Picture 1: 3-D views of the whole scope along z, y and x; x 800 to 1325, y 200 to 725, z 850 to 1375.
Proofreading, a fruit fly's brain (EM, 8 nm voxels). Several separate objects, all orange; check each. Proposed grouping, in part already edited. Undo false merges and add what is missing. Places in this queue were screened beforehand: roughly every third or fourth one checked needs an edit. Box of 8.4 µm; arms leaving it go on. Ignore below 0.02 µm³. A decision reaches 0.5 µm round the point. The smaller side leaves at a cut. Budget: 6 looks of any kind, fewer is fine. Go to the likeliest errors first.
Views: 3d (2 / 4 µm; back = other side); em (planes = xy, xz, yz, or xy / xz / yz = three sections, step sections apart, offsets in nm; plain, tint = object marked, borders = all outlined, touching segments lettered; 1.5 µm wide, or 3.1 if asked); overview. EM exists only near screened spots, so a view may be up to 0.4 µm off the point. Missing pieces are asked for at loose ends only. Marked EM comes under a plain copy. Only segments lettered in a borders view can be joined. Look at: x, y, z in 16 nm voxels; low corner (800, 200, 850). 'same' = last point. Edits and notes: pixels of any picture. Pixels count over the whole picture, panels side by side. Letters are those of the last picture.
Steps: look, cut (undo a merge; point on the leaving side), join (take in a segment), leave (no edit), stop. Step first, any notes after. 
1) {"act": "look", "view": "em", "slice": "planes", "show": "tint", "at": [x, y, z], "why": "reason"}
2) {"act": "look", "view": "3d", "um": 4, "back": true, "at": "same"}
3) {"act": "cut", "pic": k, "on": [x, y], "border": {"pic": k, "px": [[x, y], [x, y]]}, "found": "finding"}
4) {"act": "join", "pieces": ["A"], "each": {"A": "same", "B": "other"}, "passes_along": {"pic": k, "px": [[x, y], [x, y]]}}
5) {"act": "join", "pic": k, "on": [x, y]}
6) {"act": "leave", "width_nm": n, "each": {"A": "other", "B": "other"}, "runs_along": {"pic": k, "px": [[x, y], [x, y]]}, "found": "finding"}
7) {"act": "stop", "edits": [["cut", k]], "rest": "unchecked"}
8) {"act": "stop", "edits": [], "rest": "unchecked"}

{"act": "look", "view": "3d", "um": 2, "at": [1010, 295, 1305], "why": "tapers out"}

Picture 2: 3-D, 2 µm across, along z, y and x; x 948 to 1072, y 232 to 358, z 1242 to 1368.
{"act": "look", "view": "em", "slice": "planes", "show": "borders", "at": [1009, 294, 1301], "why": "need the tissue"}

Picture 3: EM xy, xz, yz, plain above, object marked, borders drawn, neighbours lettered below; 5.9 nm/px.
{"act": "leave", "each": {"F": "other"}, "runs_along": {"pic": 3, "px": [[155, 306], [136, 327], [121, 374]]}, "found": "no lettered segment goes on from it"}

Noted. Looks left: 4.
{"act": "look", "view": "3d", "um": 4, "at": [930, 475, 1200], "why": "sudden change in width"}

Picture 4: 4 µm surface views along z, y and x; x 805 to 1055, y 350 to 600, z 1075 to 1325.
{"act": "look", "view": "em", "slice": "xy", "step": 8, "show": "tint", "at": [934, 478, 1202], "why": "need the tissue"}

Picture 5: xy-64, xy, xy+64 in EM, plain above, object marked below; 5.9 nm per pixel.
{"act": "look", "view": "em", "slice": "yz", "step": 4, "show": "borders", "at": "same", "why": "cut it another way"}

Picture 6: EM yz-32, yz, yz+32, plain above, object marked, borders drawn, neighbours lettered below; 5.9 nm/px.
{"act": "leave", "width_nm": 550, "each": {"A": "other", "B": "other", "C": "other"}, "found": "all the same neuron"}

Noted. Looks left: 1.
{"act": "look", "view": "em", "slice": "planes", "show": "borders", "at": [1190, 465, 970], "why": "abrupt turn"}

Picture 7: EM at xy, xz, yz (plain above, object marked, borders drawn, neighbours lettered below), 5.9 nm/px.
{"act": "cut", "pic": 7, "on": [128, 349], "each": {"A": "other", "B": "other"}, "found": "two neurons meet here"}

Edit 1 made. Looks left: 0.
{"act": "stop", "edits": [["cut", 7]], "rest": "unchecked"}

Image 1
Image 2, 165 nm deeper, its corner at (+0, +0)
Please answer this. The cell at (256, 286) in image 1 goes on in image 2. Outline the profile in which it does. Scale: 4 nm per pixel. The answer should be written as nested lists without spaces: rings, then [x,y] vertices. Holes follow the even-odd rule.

··········

Nothing but the lines from the one containing "Picture 4: 4" through the last line of the listing should be output, each exactly as written.

Picture 4: 4 µm surface views along z, y and x; x 805 to 1055, y 350 to 600, z 1075 to 1325.
{"act": "look", "view": "em", "slice": "xy", "step": 8, "show": "tint", "at": [934, 478, 1202], "why": "need the tissue"}

Picture 5: xy-64, xy, xy+64 in EM, plain above, object marked below; 5.9 nm per pixel.
{"act": "look", "view": "em", "slice": "yz", "step": 4, "show": "borders", "at": "same", "why": "cut it another way"}

Picture 6: EM yz-32, yz, yz+32, plain above, object marked, borders drawn, neighbours lettered below; 5.9 nm/px.
{"act": "leave", "width_nm": 550, "each": {"A": "other", "B": "other", "C": "other"}, "found": "all the same neuron"}

Noted. Looks left: 1.
{"act": "look", "view": "em", "slice": "planes", "show": "borders", "at": [1190, 465, 970], "why": "abrupt turn"}

Picture 7: EM at xy, xz, yz (plain above, object marked, borders drawn, neighbours lettered below), 5.9 nm/px.
{"act": "cut", "pic": 7, "on": [128, 349], "each": {"A": "other", "B": "other"}, "found": "two neurons meet here"}

Edit 1 made. Looks left: 0.
{"act": "stop", "edits": [["cut", 7]], "rest": "unchecked"}

Image 1
Image 2, 165 nm deeper, its corner at (+0, +0)
Please answer this. The cell at (256, 286) in image 1 goes on in image 2. Outline the profile in which it does. Scale: 4 nm per pixel. The answer should be written as nested lists without spaces: rings, then [x,y] vertices. Holes follow the even-odd rule.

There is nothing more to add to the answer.